#### Supplied data:

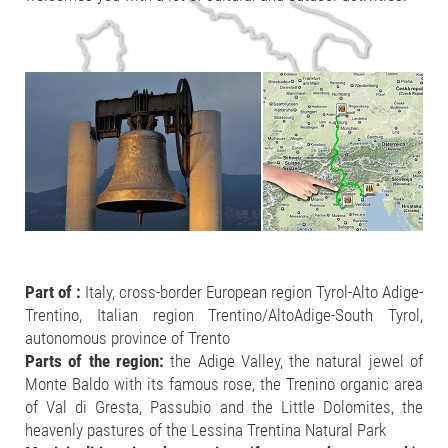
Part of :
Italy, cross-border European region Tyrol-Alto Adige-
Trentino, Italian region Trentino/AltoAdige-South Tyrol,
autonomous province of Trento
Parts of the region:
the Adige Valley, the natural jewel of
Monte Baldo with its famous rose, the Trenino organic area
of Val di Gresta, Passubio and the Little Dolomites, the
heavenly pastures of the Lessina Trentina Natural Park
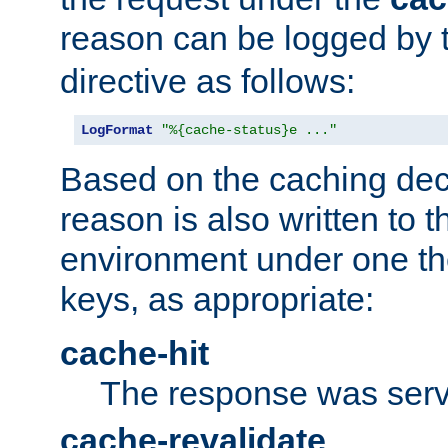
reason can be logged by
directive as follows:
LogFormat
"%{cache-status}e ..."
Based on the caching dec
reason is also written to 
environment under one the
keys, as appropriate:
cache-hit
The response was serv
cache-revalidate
* * *
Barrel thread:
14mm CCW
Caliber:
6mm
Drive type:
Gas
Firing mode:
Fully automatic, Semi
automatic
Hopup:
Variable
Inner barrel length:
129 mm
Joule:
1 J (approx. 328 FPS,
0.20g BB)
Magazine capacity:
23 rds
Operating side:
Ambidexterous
--
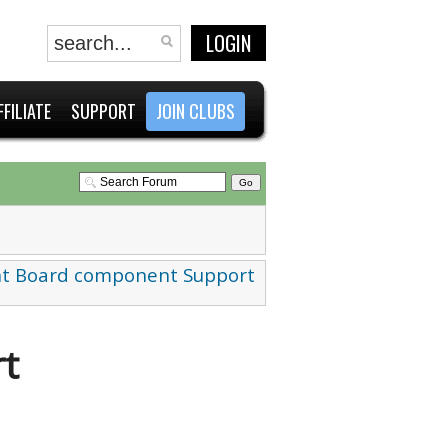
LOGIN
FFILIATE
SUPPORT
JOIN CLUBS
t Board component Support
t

#### Exercise:
Working from the listing, state how many lines include "reason". The reply must be that number alone.

#### Answer to this task:
2